Tobey and Valerie Carpenter, who was town clerk/treasurer from 2003-2021, both said they knew nothing about a penalty assessed for an illegal levy limit increase.
A letter from the DOR to Carpenter, dated June 3, 2020, served as a notice of levy limit violation. The letter stated that the penalty for the violation was assessed at $177,739 and would be taken out of Washington Island’s municipal aid payments until it was satisfied.
After an open records request from Knock, current clerk/treasurer Alex McDonald had to get a copy of the letter from the DOR, she said, as she could not find a copy in the town office files. That could be due to an office reorganization in 2021, but she is not sure.
Carpenter said she has no memory of seeing that letter. “I would never withhold something like that from the board,” she said.
Tobey also said he was not aware of the letter or the penalty and thought it had been resolved “amicably.”
Any mistakes made during 2019’s levy limit increase were due to lack of experience, he added, and there was no deceiving or misinforming of the electorate.
According to McDonald’s understanding, Tobey did not use the same format the DOR requires to draft the levy limit resolution and present it to the electorate, she said, and there weren’t any errors in calculations.
The DOR has become very particular about the formatting of resolutions in the last five to ten years, according to McDonald.

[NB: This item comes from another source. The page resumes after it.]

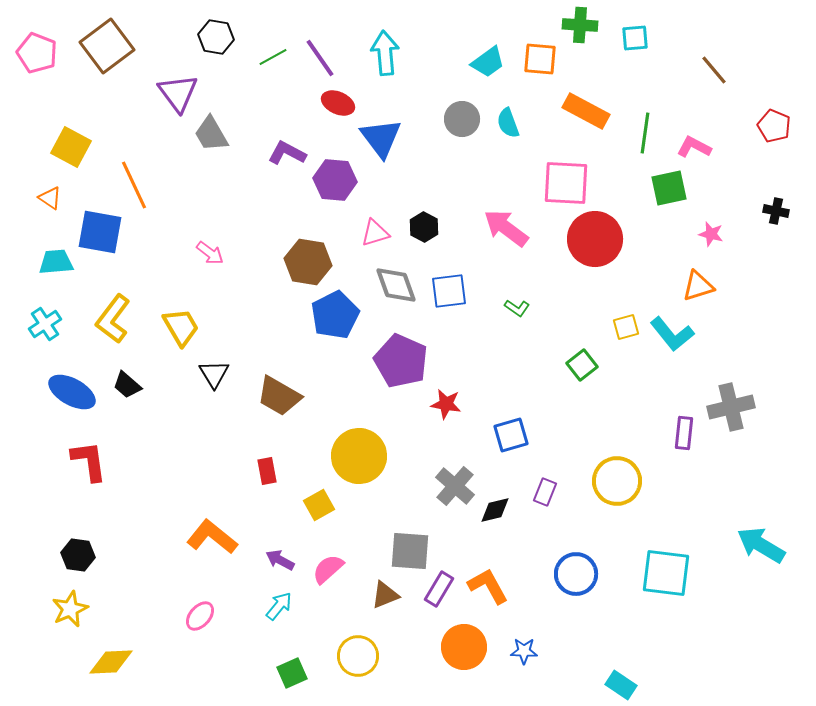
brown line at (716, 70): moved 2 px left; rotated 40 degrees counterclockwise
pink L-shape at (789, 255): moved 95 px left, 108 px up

The resolutions on file for 2019’s levy limit increase do not match the format required by the DOR, which includes detailed information about the way the levy limit amount is calculated. The town’s resolutions omit that information, even though the correct calculations were used.
Hans Lux is the current town chairman on Washington Island. He took office in April 2021 and had served as supervisor during Tobey’s tenure. The current board is fully aware of the penalty and that the town will not be receiving their existing and supplemental municipal aid payments for at least the next few years, he said.
The levy limit increase error and resulting penalty was a result of “mismanagement problems in town government”, according to Lux.
The DOR was contacted, but did not provide additional records or comment by time of publication.
The town’s capital improvement fund will bear the impact of not receiving the money, Clerk/Treasurer McDonald said, as that is usually where the aid has been and would be allocated in the budget.
However, “the municipality would love to have another $50,000 sitting around,” Lux said, listing some public safety-related projects the board needs money for, including an emergency generator and roof repairs for the town’s fire station.
More about supplemental municipal aid
Every year in Wisconsin, municipalities receive shared revenue from state income and sales tax. The money is disbursed by the state in the form of aid and until recently, amounts to between $7,000 and $10,000 for municipalities the size of Washington Island.
But in 2023, Evers signed Wisconsin Act 12, which increased aid by an average of 36 percent to municipalities. The increased aid is for 2024-2026 and beyond, according to a press release from the governor’s office.
The first round of increased supplemental aid was paid out in July 2024, with a second annual payment set for November 2024. The money cannot be spent on anything a municipality wants, however. According to the state, supplemental county and municipal aid is “specifically allocated to support essential services such as law enforcement, fire protection, emergency medical services, emergency response communications, public works, courts, and transportation.”
According to the DOR’s shared revenue estimates, in 2024 the Town of Washington would be receiving $9,227.38 in existing municipal aid, and an additional $43,158.13 in supplemental aid, for a total of $52,385.51.
In 2025, it would receive $9,438.93 in existing aid and an additional $44,150.77 in supplemental aid, for a total of $53,589.70.
The DOR has already withheld the town’s existing municipal aid every year from 2020 through 2023, putting it towards the penalty total. Based on the estimates of aid for the town in 2024 and 2025, there will still be a penalty balance of $16,000 remaining in 2026.